* Activity: Whenever "Accept" appears in a line, please copy that line from the data.

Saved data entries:
::::

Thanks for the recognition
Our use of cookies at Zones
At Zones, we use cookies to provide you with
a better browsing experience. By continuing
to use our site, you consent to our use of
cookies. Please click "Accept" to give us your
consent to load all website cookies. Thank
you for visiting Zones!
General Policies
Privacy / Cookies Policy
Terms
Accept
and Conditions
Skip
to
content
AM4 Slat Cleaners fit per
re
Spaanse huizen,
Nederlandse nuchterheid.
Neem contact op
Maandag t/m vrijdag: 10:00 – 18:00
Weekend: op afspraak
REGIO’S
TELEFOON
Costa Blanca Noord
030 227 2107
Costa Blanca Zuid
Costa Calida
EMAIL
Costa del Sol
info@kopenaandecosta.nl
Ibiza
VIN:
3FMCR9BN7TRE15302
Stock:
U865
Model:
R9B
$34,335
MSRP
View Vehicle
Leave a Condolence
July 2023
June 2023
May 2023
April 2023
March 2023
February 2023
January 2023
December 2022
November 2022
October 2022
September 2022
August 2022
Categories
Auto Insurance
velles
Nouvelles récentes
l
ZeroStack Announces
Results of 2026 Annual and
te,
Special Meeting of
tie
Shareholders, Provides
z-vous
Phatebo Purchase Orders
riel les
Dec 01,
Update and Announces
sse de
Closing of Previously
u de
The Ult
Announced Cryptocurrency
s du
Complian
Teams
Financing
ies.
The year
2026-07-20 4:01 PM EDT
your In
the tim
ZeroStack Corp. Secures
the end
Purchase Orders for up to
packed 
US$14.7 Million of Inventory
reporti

::::

* Exercise answer:
cookies. Please click "Accept" to give us your
Accept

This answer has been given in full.